◆ The problem: If a line in the listing includes the word "Midland", copy it out.

◆ Data in this exercise:
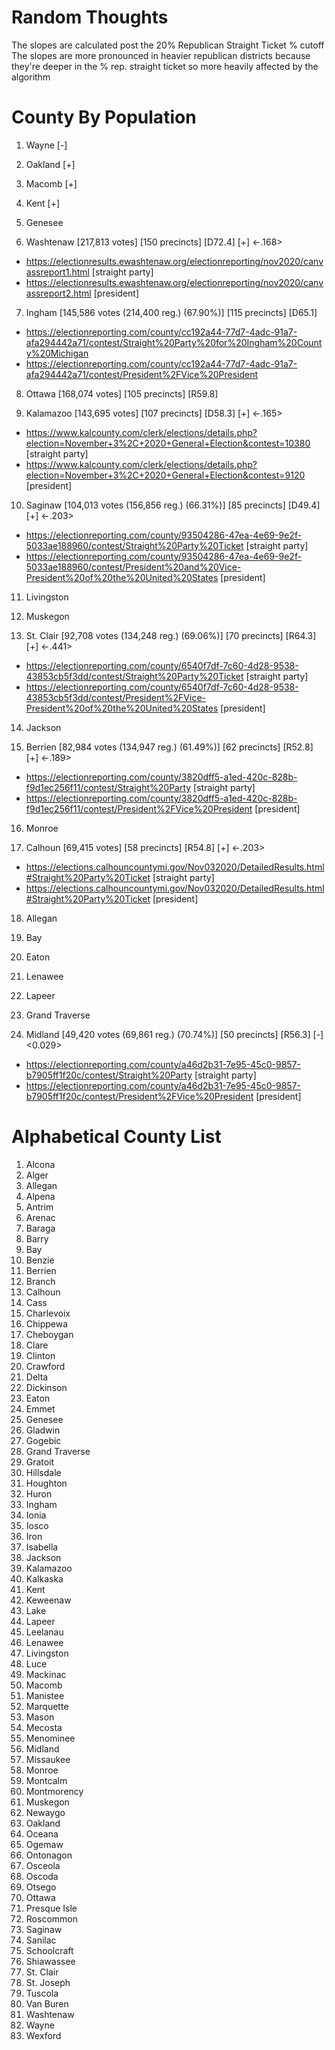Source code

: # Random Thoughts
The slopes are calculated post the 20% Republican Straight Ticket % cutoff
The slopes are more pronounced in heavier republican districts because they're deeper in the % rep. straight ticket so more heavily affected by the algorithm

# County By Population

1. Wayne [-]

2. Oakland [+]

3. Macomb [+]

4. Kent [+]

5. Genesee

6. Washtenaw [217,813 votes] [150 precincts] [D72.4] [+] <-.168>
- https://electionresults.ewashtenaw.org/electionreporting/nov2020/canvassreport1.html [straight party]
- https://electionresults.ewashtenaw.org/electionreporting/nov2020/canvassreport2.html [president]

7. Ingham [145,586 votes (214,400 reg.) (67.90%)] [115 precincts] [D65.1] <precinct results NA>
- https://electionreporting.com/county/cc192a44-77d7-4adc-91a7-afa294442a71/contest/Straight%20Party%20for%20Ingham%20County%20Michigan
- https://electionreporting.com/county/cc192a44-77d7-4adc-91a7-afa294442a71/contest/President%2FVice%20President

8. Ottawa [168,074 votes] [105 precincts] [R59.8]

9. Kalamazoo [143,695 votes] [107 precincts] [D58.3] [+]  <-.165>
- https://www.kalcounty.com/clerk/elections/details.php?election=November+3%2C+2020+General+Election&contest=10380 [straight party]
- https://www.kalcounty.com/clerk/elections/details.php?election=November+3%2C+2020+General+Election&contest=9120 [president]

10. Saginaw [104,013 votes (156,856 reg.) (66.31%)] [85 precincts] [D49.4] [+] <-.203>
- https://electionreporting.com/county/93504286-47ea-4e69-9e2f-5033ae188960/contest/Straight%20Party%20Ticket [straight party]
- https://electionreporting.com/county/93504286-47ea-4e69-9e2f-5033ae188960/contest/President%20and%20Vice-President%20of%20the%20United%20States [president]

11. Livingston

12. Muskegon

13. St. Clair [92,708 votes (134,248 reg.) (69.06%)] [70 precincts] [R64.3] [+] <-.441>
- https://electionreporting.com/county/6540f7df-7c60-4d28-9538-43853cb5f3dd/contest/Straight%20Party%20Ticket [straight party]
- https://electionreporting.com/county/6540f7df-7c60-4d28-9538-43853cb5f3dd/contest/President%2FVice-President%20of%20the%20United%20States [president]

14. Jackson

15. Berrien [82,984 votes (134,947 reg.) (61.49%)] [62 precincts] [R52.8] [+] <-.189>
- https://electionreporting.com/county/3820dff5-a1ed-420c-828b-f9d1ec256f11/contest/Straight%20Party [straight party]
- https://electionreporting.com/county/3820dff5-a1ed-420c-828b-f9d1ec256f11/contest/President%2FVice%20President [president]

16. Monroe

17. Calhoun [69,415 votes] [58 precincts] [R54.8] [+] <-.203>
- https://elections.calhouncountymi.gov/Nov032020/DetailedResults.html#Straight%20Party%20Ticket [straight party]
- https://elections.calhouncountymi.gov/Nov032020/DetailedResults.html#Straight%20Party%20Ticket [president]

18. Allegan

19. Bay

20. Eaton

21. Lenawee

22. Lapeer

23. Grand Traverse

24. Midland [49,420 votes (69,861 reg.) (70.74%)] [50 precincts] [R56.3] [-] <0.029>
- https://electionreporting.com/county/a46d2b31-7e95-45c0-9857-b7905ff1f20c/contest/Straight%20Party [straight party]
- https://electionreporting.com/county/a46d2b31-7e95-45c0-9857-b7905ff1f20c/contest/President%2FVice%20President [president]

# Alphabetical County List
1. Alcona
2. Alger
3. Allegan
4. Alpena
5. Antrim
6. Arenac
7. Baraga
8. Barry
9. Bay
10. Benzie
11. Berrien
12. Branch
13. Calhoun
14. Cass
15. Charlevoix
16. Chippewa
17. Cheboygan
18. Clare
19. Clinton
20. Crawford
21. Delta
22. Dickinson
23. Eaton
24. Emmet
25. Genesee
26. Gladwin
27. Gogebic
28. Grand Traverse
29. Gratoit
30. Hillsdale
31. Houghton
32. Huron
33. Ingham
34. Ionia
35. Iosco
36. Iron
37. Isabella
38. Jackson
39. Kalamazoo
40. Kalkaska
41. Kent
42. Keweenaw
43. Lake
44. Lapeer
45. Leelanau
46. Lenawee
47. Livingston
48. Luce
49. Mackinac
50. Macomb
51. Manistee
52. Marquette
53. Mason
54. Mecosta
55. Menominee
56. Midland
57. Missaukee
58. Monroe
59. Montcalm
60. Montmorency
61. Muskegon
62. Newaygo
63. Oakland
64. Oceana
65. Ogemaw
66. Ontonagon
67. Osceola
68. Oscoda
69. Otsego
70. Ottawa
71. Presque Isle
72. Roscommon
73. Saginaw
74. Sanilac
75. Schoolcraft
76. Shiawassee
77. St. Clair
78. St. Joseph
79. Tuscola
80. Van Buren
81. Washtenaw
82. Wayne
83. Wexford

...

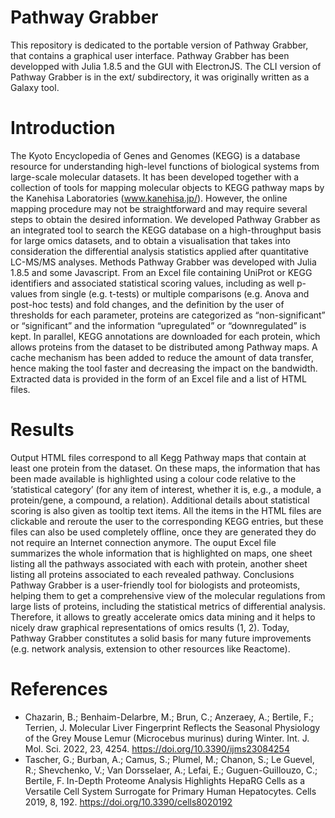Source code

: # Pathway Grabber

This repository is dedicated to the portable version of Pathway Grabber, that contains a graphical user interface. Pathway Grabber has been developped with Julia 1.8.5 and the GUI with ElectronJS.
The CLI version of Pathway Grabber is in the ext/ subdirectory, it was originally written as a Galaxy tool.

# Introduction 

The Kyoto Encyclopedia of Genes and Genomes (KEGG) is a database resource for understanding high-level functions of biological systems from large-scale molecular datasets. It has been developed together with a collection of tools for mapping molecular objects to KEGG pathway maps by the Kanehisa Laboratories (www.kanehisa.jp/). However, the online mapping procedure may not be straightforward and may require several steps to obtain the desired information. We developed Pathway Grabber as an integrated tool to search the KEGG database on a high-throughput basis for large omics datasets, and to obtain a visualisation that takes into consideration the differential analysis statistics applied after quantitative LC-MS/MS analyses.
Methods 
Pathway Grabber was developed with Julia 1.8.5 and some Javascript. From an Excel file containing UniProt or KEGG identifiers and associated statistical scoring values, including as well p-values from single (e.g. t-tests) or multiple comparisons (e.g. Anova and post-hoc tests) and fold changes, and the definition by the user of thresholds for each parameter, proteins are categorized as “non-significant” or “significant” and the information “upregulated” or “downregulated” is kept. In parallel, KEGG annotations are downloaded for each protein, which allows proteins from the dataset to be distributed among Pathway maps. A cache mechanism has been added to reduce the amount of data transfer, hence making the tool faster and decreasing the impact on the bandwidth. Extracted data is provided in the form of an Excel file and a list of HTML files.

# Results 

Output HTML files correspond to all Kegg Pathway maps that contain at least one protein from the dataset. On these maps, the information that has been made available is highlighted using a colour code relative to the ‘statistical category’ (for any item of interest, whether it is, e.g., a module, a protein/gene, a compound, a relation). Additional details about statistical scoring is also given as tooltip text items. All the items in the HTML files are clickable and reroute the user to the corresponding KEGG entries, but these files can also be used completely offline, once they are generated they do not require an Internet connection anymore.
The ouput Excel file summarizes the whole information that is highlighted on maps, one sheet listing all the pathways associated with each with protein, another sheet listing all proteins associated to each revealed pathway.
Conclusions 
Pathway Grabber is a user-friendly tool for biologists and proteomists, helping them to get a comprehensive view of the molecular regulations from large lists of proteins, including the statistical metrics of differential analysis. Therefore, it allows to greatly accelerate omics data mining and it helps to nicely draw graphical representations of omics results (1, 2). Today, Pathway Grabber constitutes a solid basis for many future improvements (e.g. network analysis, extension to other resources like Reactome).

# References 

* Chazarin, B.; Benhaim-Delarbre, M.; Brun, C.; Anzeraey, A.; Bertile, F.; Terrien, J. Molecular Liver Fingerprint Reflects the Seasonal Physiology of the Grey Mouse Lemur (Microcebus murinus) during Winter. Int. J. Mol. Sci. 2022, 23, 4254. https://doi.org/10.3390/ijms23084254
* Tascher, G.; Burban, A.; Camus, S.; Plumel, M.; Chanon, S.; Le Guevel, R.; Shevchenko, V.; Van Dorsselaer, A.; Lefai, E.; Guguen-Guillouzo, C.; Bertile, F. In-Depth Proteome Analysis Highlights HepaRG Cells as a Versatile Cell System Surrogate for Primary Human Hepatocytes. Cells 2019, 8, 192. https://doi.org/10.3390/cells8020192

◆ Solution to this task:
24. Midland [49,420 votes (69,861 reg.) (70.74%)] [50 precincts] [R56.3] [-] <0.029>
56. Midland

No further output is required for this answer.